Simplisme ? Oui, en ce sens que j'ai travaillé, volontairement à gros traits pour m'en tenir à l'essentiel : l'importance déterminante, d'abord, de la politique intérieure, et, dans la politique intérieure, de la question d'argent; puis, la boucle bouclée, en France, par les classes dirigeantes, pacifistes à ravir de 1871 à 1888 environ, chauvines, ensuite, pendant quelque cinquante ans et redevenant, à partir de 1936 surtout, férues de paix à outrance; et tout cela dans un constant et unique souci : la sauvegarde de leurs privilèges. A ceux qui, depuis toujours, se sont approprié le bien d'autrui et ont réduit la collectivité à travailler pour eux, il convient de brouiller leurs pistes et de masquer l'évidence; et de même, les manipulateurs de l'opinion souhaitent peu qu'un éclairage trop vif soit porté sur leur étrange politique extérieure.

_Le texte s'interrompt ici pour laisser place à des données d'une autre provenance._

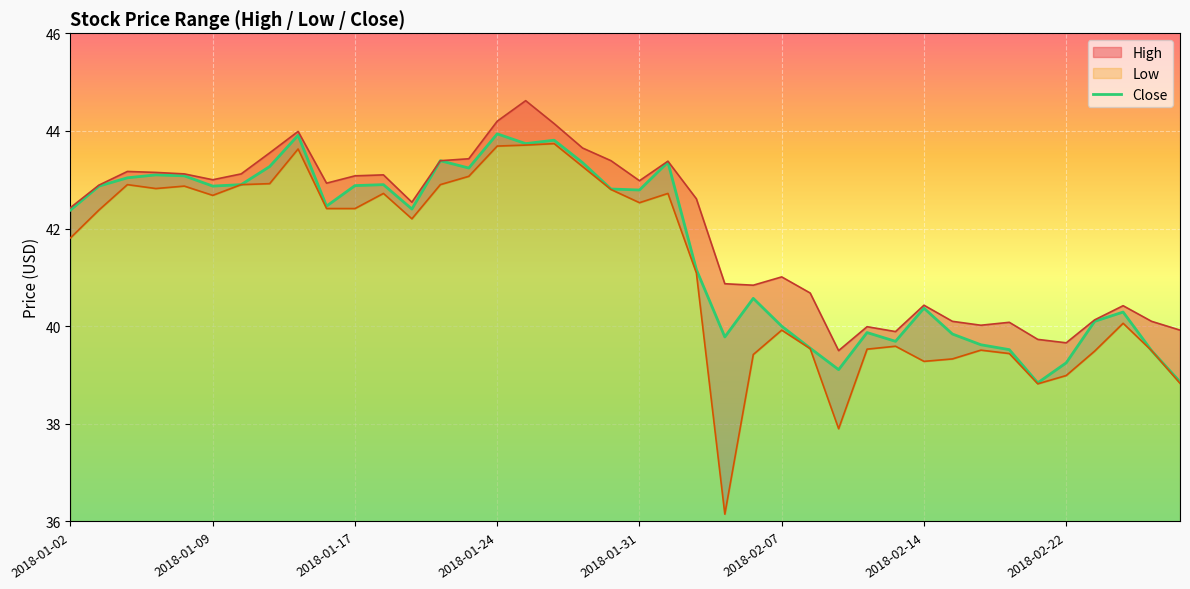

True or false: there are more than 2 points higher than both neighbors.

True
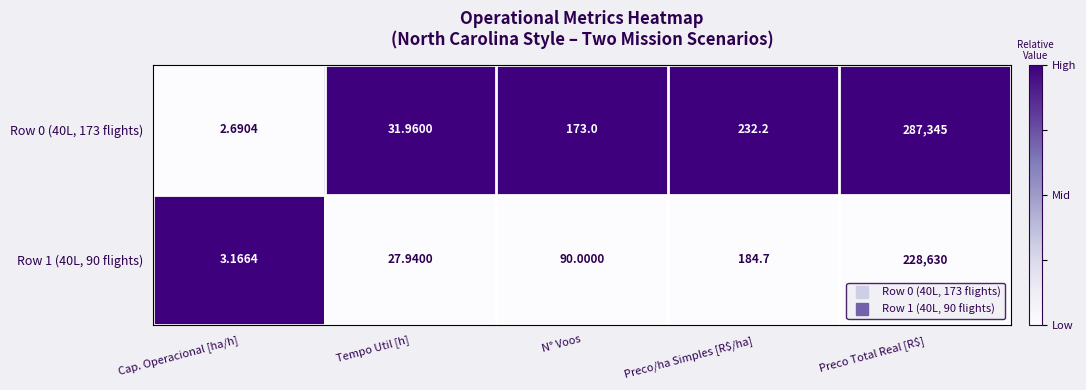

Count the number of data series in this chart.

2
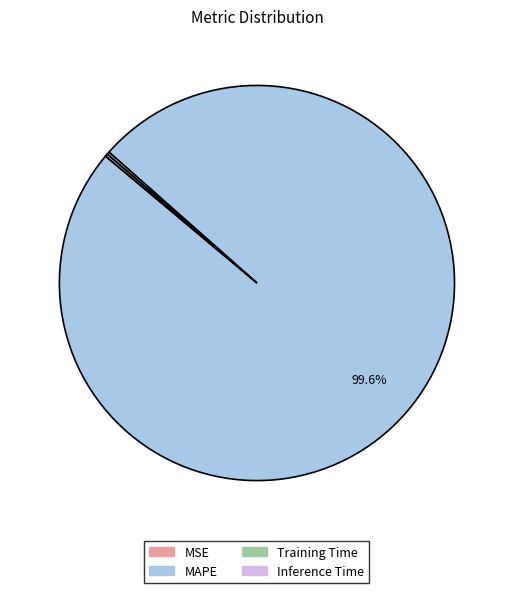

What percentage is NOT represented by MAPE?

0.4%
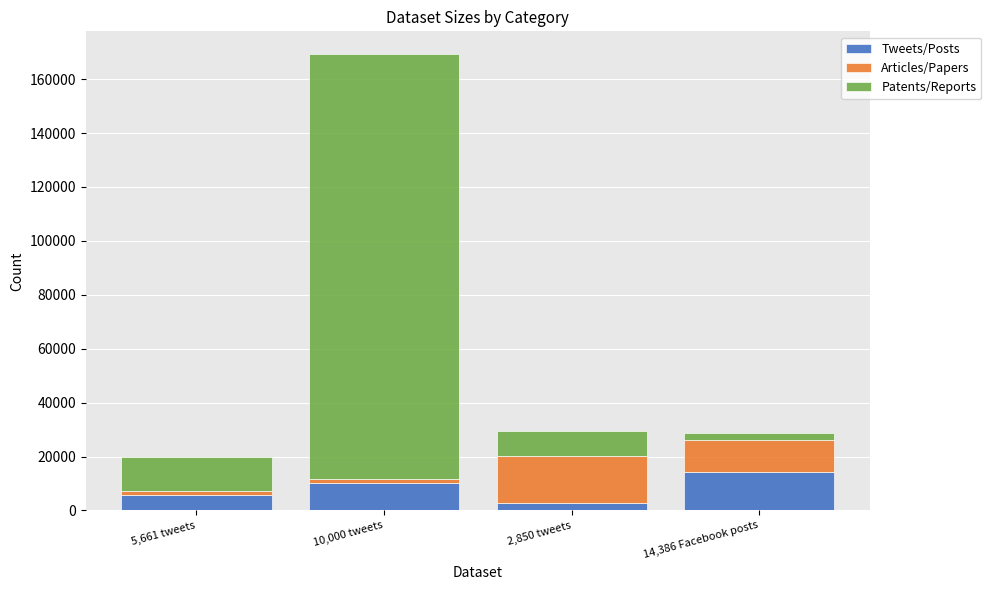

At which category is the sum across all series the highest?

10,000 tweets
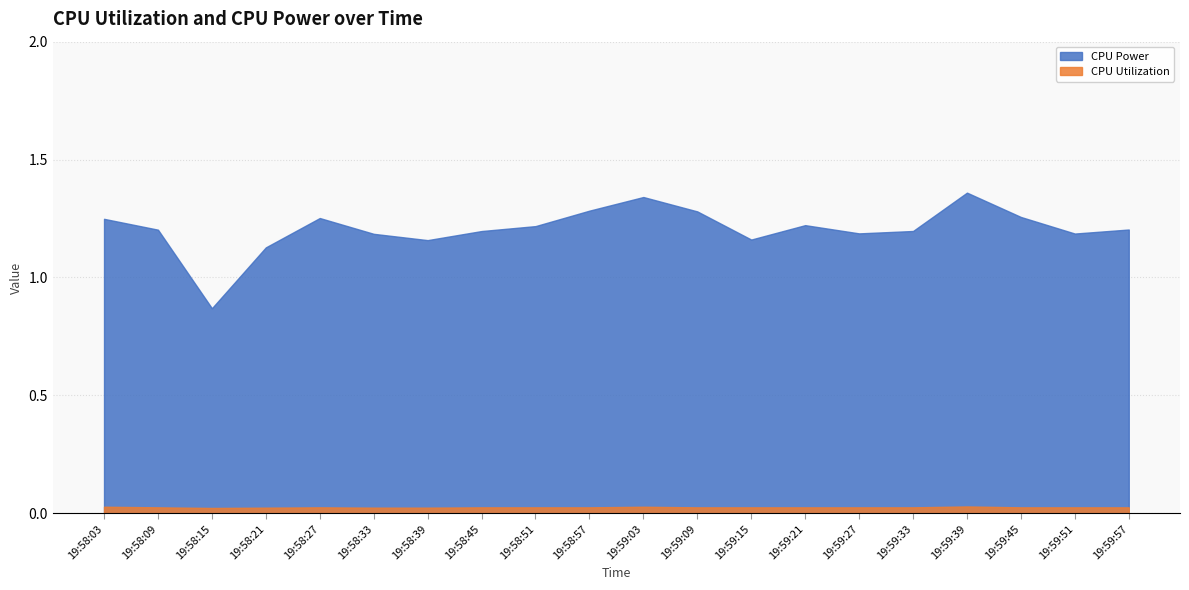

Which label corresponds to the largest value in the chart?

19:59:39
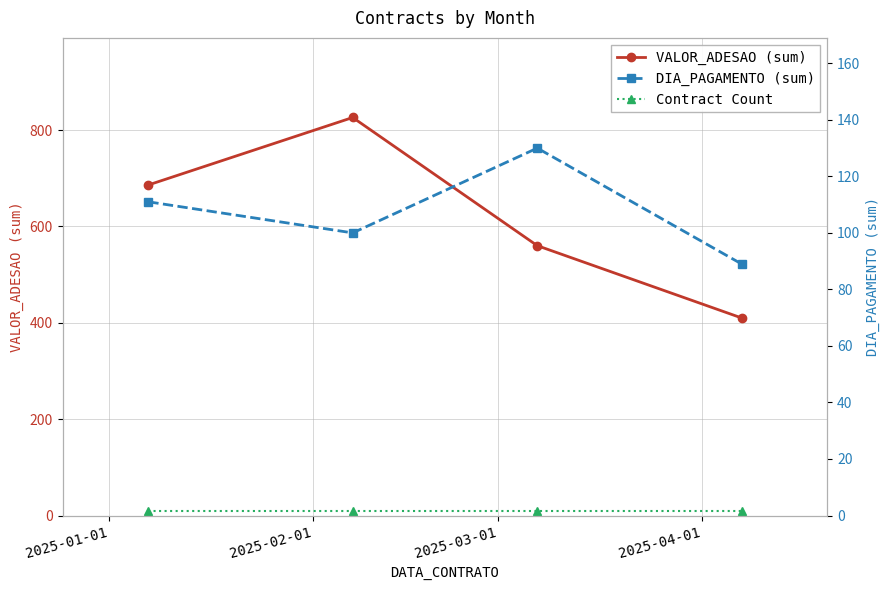

Is this an area chart (filled region under the line)?

No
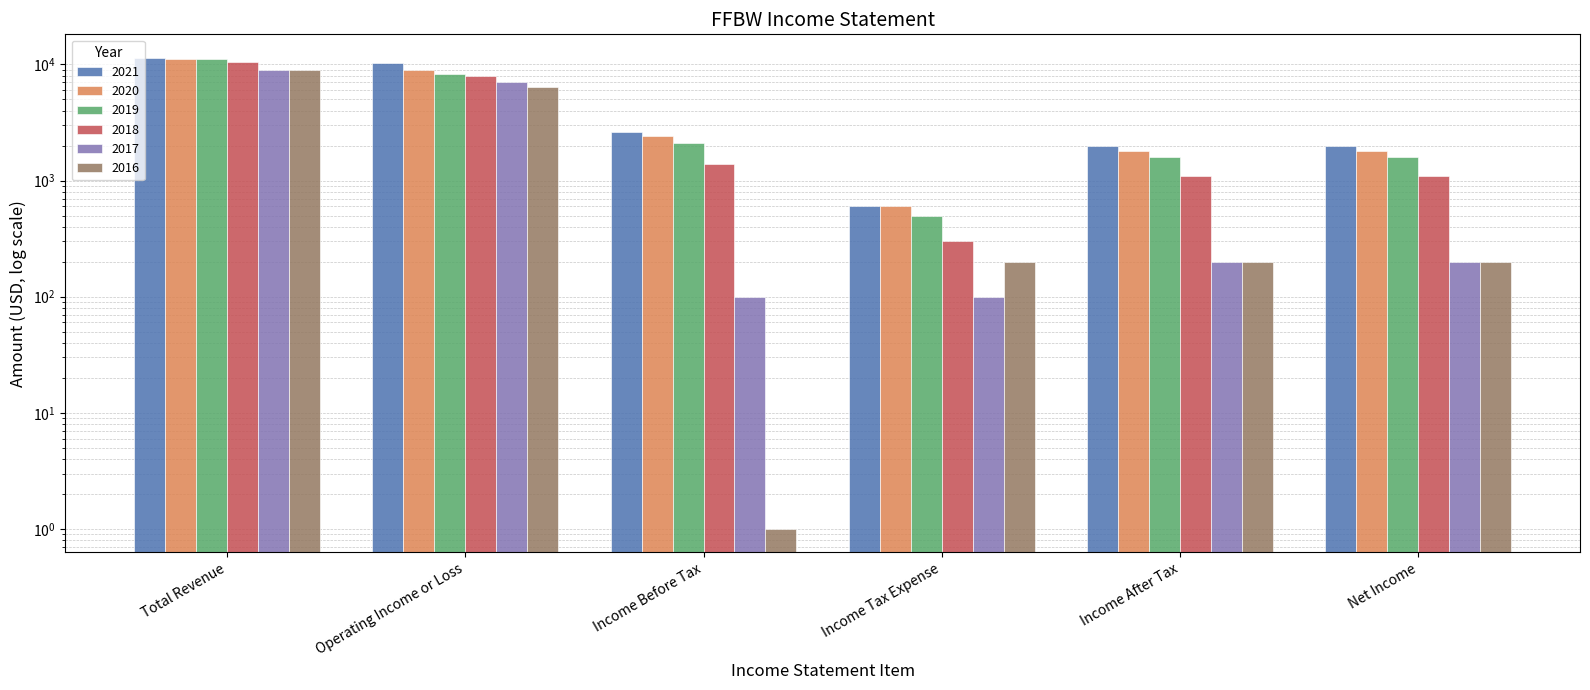

Reading left to right, what are all the values shown in this chart?

2021: Total Revenue=11400	Operating Income or Loss=10400	Income Before Tax=2600	Income Tax Expense=600	Income After Tax=2000	Net Income=2000
2020: Total Revenue=11100	Operating Income or Loss=9000	Income Before Tax=2400	Income Tax Expense=600	Income After Tax=1800	Net Income=1800
2019: Total Revenue=11200	Operating Income or Loss=8200	Income Before Tax=2100	Income Tax Expense=500	Income After Tax=1600	Net Income=1600
2018: Total Revenue=10600	Operating Income or Loss=8000	Income Before Tax=1400	Income Tax Expense=300	Income After Tax=1100	Net Income=1100
2017: Total Revenue=9000	Operating Income or Loss=7000	Income Before Tax=100	Income Tax Expense=100	Income After Tax=200	Net Income=200
2016: Total Revenue=8900	Operating Income or Loss=6400	Income Before Tax=1	Income Tax Expense=200	Income After Tax=200	Net Income=200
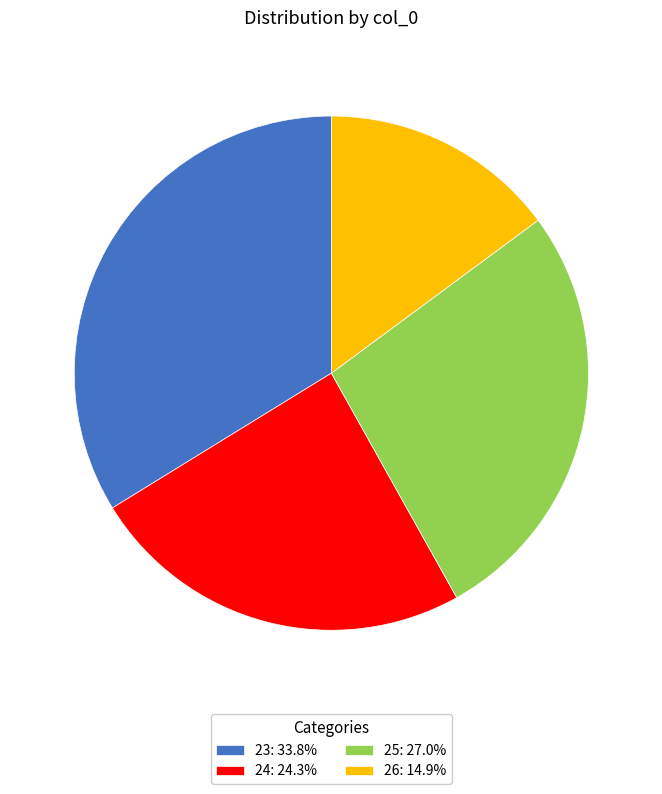

Does 24: 24.3% account for over 50% of the chart?

No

[...] Quant au "manichéisme", j'en donne assurément l'apparence. Parce que j'étais soucieux, avant tout, de mettre en lumière la vérité capitale — je dis bien : la vérité — objet de ce travail, à savoir le comportement de nos nationalistes mués en "nationaux". Je n'ignore, pour autant, ni ce que fut le combat sacrificiel de "réactionnaires" comme d'Estienne d'Orve et Jacques Renouvin, ni le peu d'empressement manifesté par le prolétariat à travailler davantage pour accroître la puissance défensive de la France (mais c'était au lendemain des déconvenues de 1936-1937, et les ouvriers se savaient, se voyaient les victimes d'un patronat qui n'attendait que ces efforts supplémentaires pour s'enrichir encore davantage); et si courageux qu'aient été, dans la Résistance, tant de militants communistes, je ne saurais oublier les mobiles tactiques où puisait sa raison d'être ce "patriotisme" insolite, effervescent, recommandé par le Parti et réclamé plus tard par lui comme une sorte d'exclusivité. Mais, encore une fois, ces considérations n'étaient pour moi que marginales. Mon propos était ailleurs; il concernait le jeu des "nationaux", et je pense avoir présenté là, tout au moins, comme on dit, une "hypothèse de travail" assez valable.
De même que nous avons été, longtemps, nous Français, dupés sur les origines de la Première Guerre mondiale (...), de même je souhaiterais que l'Histoire, "entrant dans la voie des aveux" (Hugo, 1863), ne laissât pas à nos descendants une image truquée de ce qu'était la France, au seuil de la seconde hécatombe.